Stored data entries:
'''
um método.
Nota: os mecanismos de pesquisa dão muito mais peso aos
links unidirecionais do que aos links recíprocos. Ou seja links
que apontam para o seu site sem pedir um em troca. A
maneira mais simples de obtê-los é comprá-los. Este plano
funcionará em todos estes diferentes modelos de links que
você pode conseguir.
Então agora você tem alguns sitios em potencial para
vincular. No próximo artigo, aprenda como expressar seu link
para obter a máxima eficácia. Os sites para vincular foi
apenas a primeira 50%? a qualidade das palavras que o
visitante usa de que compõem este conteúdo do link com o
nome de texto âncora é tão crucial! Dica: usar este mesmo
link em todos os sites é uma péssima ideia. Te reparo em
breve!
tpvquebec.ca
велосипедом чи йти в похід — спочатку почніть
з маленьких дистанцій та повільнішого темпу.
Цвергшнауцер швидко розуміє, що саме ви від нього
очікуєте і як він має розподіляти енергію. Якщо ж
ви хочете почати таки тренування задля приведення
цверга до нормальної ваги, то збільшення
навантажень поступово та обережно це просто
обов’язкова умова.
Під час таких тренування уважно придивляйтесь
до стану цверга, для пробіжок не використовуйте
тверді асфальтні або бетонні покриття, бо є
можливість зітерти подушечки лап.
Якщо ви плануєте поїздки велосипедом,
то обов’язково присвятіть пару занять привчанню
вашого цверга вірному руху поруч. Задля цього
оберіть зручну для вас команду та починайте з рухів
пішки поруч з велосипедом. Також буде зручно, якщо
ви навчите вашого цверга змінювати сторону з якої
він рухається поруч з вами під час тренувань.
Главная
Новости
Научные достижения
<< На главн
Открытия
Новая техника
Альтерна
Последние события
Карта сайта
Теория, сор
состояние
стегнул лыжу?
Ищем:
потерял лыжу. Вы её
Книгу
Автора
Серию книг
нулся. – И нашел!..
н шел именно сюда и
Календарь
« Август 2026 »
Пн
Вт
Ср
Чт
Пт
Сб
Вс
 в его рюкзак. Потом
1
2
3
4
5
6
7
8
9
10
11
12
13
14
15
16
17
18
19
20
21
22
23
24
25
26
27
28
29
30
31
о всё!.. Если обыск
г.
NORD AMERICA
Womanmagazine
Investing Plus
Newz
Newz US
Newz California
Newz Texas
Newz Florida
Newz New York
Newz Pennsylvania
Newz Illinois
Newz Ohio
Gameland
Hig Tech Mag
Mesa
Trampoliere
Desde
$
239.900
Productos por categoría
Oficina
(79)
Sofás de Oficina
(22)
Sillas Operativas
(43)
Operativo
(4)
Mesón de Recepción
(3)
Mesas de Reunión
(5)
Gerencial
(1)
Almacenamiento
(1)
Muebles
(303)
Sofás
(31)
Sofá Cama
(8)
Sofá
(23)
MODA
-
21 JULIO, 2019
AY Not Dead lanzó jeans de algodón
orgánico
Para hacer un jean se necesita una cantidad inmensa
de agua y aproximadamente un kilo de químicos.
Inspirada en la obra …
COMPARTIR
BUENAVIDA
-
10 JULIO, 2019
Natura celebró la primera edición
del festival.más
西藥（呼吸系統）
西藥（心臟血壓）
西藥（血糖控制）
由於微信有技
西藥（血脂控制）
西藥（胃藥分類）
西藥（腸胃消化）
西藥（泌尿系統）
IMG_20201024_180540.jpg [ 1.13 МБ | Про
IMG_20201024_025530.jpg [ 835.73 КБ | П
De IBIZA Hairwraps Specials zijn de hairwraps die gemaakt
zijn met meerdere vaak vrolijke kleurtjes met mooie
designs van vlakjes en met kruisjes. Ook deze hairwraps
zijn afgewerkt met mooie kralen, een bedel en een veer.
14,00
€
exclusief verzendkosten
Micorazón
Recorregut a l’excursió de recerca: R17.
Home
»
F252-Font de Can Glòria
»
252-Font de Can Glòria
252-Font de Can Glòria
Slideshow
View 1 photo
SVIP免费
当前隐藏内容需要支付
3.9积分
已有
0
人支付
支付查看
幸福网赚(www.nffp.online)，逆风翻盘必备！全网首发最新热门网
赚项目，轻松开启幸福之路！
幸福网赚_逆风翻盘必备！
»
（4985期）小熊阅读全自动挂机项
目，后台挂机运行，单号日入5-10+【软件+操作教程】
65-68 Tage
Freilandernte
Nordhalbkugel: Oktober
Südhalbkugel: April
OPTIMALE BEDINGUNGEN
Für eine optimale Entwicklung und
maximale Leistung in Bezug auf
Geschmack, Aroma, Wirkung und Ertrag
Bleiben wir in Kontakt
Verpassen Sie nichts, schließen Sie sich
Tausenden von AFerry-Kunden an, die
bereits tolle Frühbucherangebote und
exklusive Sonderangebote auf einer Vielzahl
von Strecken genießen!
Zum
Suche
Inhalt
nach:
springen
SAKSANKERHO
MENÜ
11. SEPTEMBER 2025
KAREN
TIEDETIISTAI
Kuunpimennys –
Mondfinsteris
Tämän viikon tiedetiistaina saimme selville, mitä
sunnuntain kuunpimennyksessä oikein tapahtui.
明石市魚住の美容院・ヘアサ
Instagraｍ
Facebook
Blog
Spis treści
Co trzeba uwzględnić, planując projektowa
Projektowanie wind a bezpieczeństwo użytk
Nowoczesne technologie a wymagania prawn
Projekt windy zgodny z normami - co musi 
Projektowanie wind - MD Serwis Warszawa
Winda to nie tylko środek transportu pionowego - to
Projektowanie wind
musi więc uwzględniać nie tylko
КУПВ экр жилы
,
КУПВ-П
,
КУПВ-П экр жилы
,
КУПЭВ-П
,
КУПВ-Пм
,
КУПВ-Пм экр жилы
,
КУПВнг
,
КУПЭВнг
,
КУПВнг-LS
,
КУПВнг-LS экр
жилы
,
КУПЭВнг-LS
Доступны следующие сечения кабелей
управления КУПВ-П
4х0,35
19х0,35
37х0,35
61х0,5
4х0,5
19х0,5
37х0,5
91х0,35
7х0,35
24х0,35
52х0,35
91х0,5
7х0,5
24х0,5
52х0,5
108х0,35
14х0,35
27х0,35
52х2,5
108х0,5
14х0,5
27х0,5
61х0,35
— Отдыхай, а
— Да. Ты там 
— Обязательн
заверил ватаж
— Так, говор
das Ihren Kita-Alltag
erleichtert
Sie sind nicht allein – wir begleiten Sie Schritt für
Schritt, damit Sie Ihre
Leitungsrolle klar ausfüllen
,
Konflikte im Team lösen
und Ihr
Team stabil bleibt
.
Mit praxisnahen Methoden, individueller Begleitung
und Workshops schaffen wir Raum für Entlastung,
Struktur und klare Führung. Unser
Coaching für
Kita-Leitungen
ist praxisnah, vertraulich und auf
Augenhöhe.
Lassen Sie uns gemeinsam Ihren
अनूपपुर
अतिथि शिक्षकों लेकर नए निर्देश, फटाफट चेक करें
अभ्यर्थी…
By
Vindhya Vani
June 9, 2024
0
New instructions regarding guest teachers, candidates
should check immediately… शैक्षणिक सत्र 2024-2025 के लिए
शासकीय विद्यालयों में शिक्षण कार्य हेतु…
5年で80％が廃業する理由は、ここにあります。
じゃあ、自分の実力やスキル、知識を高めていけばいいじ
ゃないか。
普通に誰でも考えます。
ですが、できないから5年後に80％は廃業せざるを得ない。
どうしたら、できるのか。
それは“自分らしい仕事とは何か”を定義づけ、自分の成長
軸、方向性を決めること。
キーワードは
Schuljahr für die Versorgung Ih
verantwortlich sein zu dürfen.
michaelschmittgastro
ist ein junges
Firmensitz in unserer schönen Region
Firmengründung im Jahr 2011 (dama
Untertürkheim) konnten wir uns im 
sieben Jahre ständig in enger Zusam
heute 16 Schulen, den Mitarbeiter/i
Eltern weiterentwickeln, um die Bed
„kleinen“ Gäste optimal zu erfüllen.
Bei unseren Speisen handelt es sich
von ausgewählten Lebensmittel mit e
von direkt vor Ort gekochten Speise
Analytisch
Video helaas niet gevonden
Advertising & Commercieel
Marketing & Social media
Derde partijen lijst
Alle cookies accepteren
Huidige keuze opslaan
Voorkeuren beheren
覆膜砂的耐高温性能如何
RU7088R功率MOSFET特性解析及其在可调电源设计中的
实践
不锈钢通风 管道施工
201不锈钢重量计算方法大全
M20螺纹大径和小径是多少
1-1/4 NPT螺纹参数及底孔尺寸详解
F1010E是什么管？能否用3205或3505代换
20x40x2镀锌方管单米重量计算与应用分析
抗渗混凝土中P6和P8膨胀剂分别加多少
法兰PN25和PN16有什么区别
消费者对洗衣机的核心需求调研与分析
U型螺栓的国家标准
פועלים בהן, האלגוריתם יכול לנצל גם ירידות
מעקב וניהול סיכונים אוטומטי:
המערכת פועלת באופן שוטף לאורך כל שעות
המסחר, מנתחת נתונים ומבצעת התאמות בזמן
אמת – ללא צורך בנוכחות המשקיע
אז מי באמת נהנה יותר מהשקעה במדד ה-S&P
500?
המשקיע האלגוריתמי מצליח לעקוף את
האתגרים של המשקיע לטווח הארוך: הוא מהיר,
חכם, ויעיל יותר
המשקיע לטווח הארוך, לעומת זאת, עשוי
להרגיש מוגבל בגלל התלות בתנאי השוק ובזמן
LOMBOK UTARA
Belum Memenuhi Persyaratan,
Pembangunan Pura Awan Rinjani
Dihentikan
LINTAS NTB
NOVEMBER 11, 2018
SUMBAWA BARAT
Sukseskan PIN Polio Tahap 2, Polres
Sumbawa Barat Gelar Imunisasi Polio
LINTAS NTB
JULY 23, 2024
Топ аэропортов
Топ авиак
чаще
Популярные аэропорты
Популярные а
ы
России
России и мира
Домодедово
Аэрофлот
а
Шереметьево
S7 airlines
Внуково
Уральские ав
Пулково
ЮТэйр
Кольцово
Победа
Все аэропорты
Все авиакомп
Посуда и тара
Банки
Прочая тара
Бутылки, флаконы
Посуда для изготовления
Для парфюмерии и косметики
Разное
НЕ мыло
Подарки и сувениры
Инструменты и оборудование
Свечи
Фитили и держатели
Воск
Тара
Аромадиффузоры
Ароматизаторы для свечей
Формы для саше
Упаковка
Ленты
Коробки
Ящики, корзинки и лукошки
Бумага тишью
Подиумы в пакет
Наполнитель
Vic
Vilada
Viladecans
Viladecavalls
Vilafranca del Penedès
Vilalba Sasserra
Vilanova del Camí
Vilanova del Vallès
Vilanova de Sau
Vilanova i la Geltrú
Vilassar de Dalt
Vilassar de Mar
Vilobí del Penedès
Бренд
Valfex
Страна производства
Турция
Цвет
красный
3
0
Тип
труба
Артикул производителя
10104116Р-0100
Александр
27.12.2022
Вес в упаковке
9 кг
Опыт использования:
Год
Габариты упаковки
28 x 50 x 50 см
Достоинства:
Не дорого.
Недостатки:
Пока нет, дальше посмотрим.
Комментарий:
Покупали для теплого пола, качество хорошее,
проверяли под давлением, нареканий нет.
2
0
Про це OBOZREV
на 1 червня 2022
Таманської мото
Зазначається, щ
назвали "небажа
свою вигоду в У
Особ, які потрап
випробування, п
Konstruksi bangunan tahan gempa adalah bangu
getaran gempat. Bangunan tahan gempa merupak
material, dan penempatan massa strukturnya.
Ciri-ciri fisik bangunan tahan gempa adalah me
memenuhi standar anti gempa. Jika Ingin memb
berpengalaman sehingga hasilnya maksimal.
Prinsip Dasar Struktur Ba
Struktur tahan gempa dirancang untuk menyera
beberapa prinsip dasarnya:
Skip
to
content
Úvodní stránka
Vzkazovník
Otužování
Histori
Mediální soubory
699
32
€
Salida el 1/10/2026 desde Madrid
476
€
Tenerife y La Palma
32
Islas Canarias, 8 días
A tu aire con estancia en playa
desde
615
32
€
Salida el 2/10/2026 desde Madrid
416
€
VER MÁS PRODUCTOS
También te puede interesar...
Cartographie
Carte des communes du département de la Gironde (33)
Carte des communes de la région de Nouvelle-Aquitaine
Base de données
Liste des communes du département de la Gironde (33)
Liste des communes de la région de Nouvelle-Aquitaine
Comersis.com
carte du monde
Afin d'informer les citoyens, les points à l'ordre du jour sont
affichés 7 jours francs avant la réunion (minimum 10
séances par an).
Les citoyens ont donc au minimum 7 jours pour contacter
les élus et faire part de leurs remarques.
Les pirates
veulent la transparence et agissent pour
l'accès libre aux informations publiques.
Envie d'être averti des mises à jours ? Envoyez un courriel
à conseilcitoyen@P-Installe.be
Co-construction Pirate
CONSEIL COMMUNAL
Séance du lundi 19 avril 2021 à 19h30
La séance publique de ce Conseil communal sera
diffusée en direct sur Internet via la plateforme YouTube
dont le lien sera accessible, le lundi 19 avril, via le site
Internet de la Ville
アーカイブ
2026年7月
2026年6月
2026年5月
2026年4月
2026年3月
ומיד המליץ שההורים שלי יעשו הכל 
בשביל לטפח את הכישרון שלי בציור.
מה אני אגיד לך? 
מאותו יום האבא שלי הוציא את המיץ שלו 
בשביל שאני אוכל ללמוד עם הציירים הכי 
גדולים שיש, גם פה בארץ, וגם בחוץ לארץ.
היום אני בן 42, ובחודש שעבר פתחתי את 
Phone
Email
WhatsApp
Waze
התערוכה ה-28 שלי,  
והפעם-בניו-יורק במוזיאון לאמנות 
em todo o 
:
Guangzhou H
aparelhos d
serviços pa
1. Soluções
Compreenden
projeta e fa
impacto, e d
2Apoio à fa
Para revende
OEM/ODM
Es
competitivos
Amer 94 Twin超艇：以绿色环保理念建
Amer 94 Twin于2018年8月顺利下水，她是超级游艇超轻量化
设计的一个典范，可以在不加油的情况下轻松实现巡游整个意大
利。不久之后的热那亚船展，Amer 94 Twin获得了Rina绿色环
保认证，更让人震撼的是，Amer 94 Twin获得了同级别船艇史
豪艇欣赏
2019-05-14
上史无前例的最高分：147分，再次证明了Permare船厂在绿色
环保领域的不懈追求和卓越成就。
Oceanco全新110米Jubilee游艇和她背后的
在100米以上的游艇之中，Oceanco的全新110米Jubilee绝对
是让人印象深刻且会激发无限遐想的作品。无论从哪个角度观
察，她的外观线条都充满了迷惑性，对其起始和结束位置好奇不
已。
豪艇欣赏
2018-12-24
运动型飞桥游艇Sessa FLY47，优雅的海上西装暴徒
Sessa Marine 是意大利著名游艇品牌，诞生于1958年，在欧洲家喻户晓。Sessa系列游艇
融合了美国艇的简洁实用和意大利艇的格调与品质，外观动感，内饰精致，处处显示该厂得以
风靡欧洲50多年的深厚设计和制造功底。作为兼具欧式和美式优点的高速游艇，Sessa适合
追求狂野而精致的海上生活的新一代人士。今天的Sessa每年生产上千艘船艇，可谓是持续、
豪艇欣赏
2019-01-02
'''
Directive:
Look over the entries above. Copy every line that contains the word "você".

Worked solution:
você pode conseguir.
Então agora você tem alguns sitios em potencial para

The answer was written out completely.